The official distribution is on GitHub, and you can clone the repository using

> git clone https://github.com/mathLab/GRAPE

To install the package just type:

> pip install -e .

To uninstall the package you have to rerun the installation and record the installed files in order to remove them:

> pip uninstall grape-mathlab

Documentation

GRAPE uses Sphinx for code documentation. To build the html versions of the docs simply:

> cd docs
> make html

The generated html can be found in docs/build/html. Open up the index.html you find there to browse.

Testing

We are using Travis CI for continuous intergration testing. You can check out the current status here.

To run tests locally:

> pytest

Authors and contributors

GRAPE is currently developed and mantained at SISSA mathLab by

under the supervision of Prof. Gianluigi Rozza.

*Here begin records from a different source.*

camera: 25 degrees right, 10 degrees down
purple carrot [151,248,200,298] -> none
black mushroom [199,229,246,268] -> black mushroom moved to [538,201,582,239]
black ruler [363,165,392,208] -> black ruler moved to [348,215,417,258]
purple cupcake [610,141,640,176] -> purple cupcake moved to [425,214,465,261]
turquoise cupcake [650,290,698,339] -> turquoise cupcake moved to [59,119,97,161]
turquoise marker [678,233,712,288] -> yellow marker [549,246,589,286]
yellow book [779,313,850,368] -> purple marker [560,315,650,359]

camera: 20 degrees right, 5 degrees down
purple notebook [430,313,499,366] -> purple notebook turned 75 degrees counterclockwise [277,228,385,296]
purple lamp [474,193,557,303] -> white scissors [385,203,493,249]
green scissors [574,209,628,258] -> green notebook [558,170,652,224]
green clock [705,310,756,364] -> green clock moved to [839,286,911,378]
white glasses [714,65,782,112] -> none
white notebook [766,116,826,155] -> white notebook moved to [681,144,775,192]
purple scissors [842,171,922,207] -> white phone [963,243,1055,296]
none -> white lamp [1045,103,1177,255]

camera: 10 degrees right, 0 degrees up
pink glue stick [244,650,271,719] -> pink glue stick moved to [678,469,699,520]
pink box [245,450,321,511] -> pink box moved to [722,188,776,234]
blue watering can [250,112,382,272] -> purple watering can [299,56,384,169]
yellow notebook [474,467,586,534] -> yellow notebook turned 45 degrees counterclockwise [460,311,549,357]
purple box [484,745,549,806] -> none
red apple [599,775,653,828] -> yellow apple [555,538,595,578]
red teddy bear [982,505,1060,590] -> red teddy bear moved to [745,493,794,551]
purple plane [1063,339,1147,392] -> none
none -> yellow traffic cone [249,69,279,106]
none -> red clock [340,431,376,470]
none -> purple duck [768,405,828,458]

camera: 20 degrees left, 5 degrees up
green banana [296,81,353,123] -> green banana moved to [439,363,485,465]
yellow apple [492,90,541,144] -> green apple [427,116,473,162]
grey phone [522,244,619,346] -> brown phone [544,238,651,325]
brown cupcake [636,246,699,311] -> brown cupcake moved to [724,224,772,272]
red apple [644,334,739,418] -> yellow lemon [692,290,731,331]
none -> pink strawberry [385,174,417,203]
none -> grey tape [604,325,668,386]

Contact us by email for further information or questions about GRAPE, or suggest pull requests. GRAPE is at an early development stage, so contributions improving either the code or the documentation are welcome!

How to contribute

We'd love to accept your patches and contributions to this project. There are just a few small guidelines you need to follow.

Submitting a patch

  1. It's generally best to start by opening a new issue describing the bug or feature you're intending to fix. Even if you think it's relatively minor, it's helpful to know what people are working on. Mention in the initial issue that you are planning to work on that bug or feature so that it can be assigned to you.

  2. Follow the normal process of forking the project, and setup a new branch to work in. It's important that each group of changes be done in separate branches in order to ensure that a pull request only includes the commits related to that bug or feature.

  3. To ensure properly formatted code, please make sure to use 4 spaces to indent the code. The easy way is to run on your bash the provided script: ./code_formatter.sh. You should also run pylint over your code. It's not strictly necessary that your code be completely "lint-free", but this will help you find common style issues.

  4. Any significant changes should almost always be accompanied by tests. The project already has good test coverage, so look at some of the existing tests if you're unsure how to go about it. We're using coveralls that is an invaluable tools for seeing which parts of your code aren't being exercised by your tests.

  5. Do your best to have well-formed commit messages for each change. This provides consistency throughout the project, and ensures that commit messages are able to be formatted properly by various git tools.

  6. Finally, push the commits to your fork and submit a pull request. Please, remember to rebase properly in order to maintain a clean, linear git history.

License

See the LICENSE file for license rights and limitations (MIT).